Page text>
========================================
"""Dataset for CIFAR-10/100."""

from __future__ import annotations

import logging
from typing import Any, Callable

import numpy as np
import torch
import torch.utils.data
import torchvision.datasets
from PIL import Image
from torch.utils.data import DataLoader, Dataset, Sampler
from torchvision import transforms

from src.dataloader.cutmix import CutMix
from src.utils.eval_sampler import DistributedEvalSampler

logger = logging.getLogger(__name__)


class CIFAR10DatasetwithIndex(torchvision.datasets.CIFAR10):
    """CIFAR10 dataset that also returns sample indices."""

    def __getitem__(self, index: int) -> tuple[Any, Any, Any]:
        """Get item from dataset with index."""
        img, target = self.data[index], self.targets[index]

        # doing this so that it is consistent with all other datasets
        # to return a PIL Image
        img = Image.fromarray(img)

        if self.transform is not None:
            img = self.transform(img)

        if self.target_transform is not None:
            target = self.target_transform(target)

        return img, target, index


class CIFAR100DatasetwithIndex(torchvision.datasets.CIFAR100):
    """CIFAR10 dataset that also returns sample indices."""

    def __getitem__(self, index: int) -> tuple[Any, Any, Any]:
        """Get item from dataset with index."""
        img, target = self.data[index], self.targets[index]

        # doing this so that it is consistent with all other datasets
        # to return a PIL Image
        img = Image.fromarray(img)

        if self.transform is not None:
            img = self.transform(img)

        if self.target_transform is not None:
            target = self.target_transform(target)

        return img, target, index


class CIFARDataset:
    """Wrapper around PyTorch CIFAR-10/100 datasets."""

    # Normalize param is used as part of model, not preprocessing
    normalize_params: dict[str, tuple[float, float, float]] = {
        "mean": [0.485, 0.456, 0.406],
        "std": [0.229, 0.224, 0.225],
    }
    input_dim: tuple[int, int, int] = (3, 32, 32)
    available_augments: tuple[str] = (
        "default",
        "pad_crop",
        "randaug",
        "cutmix",
        "noaug",
    )

    def __init__(
        self,
        dataset: str = "cifar10",
        root_dir: str = "~/data/",
        num_workers: int = 4,
        batch_size: int = 128,
        distributed: bool = True,
        val_ratio: float = 0.1,
        shuffle: bool = True,
        seed: int = 0,
        augments: list[str] | None = None,
        **kwargs,
    ) -> None:
        """Load CIFAR-10/CIFAR-100 dataset.

        Args:
            dataset: Dataset to load. Defaults to "cifar10".
            root_dir: Path to root directory.
            num_workers: Number of workers for data loader. Defaults to 4.
            batch_size: Batch size. Defaults to 128.
            distributed: Whether to use distributed sampler. Defaults to True.
            val_ratio: Ratio of validation set to training set. Defaults to 0.1.
            shuffle: Whether to shuffle the dataset. Defaults to True.
            seed: Random seed. Defaults to 0.
            augments: List of data augments to apply to train set.
                Defaults to ["default"].
            **kwargs: Additional arguments to pass to dataset.
        """
        logger.info("Loading default CIFAR-10/100 dataset...")
========================================
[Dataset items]
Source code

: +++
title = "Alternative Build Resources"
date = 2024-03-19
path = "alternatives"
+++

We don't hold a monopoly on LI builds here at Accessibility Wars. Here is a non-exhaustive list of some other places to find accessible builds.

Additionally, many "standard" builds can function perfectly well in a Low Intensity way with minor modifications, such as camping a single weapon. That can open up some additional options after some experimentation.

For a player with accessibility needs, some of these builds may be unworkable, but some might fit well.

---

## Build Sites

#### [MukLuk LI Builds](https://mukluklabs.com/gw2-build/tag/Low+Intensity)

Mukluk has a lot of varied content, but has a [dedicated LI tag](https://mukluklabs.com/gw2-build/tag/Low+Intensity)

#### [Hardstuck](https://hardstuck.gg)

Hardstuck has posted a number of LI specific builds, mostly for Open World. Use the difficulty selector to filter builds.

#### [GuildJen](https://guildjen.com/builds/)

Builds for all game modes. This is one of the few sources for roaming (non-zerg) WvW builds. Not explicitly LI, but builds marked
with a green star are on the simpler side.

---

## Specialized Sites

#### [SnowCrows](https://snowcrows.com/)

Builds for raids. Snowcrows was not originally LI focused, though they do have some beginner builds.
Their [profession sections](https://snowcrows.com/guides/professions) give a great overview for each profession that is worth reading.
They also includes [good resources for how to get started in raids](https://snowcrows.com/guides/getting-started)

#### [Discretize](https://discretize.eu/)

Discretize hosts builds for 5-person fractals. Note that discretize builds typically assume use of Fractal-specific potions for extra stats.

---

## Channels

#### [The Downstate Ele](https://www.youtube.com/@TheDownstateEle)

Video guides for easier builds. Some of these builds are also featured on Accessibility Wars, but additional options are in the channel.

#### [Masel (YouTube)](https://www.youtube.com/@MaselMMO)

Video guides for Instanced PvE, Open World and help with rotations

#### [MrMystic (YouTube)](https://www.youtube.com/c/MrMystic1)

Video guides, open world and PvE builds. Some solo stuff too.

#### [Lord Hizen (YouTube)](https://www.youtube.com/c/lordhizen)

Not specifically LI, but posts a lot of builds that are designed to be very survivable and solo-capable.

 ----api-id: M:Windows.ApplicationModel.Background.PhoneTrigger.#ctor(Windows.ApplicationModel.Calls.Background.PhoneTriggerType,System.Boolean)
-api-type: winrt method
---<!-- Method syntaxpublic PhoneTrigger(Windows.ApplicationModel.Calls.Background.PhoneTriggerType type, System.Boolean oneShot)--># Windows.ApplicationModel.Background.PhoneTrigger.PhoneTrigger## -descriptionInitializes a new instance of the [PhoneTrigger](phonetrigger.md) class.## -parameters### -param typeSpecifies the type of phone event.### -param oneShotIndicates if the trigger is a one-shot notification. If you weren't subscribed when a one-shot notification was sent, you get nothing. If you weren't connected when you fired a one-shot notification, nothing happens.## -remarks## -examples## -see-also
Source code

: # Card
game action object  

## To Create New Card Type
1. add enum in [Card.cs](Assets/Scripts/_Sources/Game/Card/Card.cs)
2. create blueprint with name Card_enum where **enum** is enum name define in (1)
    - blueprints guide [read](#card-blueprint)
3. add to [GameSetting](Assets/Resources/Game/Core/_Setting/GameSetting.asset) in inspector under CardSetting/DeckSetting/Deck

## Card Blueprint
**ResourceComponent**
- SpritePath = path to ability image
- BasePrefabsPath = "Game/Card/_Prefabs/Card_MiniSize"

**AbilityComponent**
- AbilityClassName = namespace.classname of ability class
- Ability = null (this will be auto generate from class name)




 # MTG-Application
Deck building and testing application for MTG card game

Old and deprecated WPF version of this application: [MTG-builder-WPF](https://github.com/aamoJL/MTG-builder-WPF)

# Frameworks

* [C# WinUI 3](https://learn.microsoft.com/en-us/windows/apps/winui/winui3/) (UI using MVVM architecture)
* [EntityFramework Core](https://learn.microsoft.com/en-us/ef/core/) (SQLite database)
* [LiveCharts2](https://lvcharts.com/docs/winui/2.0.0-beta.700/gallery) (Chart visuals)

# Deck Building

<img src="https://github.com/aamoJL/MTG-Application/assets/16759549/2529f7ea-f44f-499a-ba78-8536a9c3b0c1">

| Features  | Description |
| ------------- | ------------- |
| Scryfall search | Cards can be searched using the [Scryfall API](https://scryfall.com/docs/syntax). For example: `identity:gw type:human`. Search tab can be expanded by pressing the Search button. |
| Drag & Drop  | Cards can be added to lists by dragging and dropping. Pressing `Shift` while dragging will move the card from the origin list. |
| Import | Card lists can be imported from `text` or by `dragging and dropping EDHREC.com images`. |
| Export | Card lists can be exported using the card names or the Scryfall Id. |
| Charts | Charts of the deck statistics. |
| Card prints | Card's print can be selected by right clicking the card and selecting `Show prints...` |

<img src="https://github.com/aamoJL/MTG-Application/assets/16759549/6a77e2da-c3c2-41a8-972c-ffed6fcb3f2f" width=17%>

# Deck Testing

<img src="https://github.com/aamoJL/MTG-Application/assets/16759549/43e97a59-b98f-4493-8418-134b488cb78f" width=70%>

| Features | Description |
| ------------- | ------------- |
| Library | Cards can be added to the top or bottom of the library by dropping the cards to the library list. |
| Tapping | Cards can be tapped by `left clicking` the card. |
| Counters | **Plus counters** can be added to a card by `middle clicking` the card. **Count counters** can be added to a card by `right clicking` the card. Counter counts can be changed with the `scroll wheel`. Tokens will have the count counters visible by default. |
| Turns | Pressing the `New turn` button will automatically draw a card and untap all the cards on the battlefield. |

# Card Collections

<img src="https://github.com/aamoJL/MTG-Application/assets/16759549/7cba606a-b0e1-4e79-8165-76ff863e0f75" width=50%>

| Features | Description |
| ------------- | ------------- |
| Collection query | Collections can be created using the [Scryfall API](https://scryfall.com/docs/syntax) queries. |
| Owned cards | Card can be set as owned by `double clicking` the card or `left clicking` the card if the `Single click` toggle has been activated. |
========================================
Task statement>
Copy the CIFAR dataset code from "root_dir: Path to" up to and including "Defaults to 128.", switching "root directory" to "base directory".

Answer area>
root_dir: Path to base directory.
            num_workers: Number of workers for data loader. Defaults to 4.
            batch_size: Batch size. Defaults to 128.